● About this exercise: How many lines in the material below contain the word "visible"? Answer with the number alone.

● Information shown:
◆ ◆ ◆
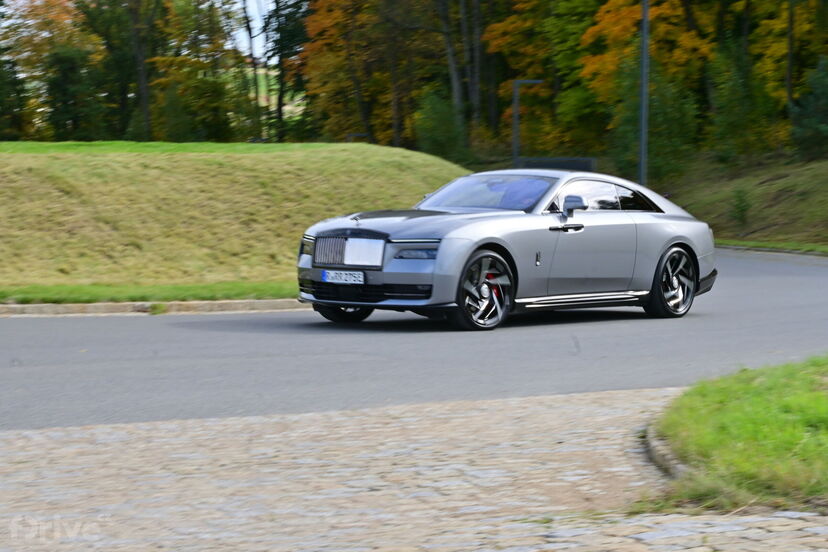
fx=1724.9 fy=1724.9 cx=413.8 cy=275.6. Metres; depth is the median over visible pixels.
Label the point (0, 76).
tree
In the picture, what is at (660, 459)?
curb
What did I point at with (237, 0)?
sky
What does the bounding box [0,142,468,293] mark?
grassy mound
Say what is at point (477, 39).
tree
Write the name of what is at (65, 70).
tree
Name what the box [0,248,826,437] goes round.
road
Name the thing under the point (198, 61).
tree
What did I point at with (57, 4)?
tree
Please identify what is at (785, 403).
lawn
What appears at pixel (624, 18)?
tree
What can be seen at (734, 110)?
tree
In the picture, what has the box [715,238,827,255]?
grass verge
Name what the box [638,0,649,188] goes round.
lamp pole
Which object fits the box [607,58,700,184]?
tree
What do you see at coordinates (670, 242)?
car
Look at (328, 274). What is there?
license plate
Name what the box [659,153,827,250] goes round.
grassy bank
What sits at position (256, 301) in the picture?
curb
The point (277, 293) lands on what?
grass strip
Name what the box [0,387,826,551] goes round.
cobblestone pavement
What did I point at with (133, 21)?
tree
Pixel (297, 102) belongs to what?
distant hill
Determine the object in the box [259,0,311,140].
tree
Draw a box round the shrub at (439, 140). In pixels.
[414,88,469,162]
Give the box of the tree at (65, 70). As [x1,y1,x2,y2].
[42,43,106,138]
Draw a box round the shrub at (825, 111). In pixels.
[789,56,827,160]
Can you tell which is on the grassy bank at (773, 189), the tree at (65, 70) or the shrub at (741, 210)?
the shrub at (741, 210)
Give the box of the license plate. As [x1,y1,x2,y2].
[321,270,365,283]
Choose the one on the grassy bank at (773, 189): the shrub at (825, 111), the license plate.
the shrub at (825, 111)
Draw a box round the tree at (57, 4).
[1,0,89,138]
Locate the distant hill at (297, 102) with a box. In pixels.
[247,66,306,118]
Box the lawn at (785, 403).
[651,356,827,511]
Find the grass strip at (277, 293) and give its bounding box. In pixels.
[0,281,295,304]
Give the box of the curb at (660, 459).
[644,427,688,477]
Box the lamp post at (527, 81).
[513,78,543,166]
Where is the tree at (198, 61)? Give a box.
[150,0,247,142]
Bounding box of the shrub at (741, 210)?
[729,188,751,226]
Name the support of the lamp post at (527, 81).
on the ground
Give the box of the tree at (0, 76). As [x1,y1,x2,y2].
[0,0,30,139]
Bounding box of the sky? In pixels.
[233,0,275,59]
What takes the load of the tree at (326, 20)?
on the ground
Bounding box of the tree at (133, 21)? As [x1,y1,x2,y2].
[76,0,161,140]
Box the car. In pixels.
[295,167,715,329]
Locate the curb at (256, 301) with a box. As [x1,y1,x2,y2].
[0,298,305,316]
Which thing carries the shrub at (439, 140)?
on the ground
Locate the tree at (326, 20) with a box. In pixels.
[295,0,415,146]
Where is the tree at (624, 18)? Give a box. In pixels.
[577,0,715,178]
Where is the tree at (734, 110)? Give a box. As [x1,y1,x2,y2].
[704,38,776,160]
◆ ◆ ◆
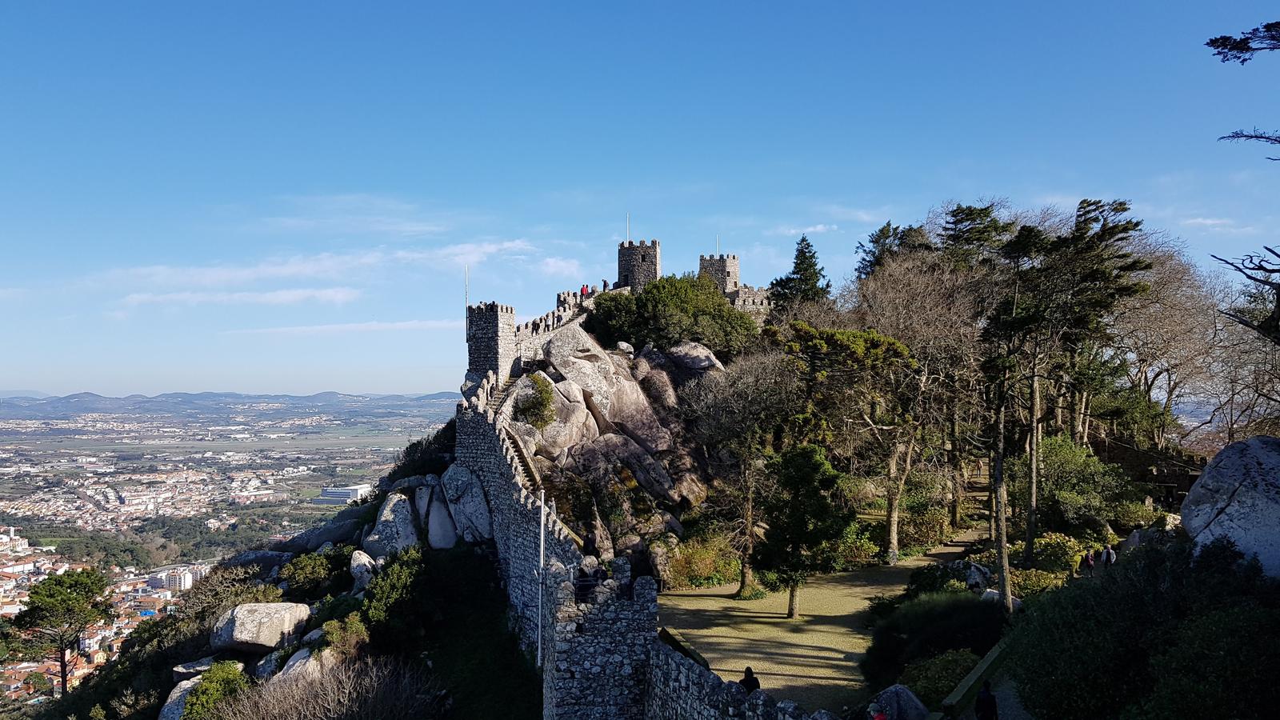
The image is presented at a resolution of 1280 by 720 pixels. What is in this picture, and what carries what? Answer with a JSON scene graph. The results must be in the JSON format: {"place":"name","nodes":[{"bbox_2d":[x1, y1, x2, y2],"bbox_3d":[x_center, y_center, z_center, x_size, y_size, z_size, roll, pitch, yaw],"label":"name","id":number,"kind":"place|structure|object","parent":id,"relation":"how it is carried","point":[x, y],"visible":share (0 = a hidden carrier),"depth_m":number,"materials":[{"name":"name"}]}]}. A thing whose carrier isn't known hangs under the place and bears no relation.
◆ ◆ ◆
● Finished task: 2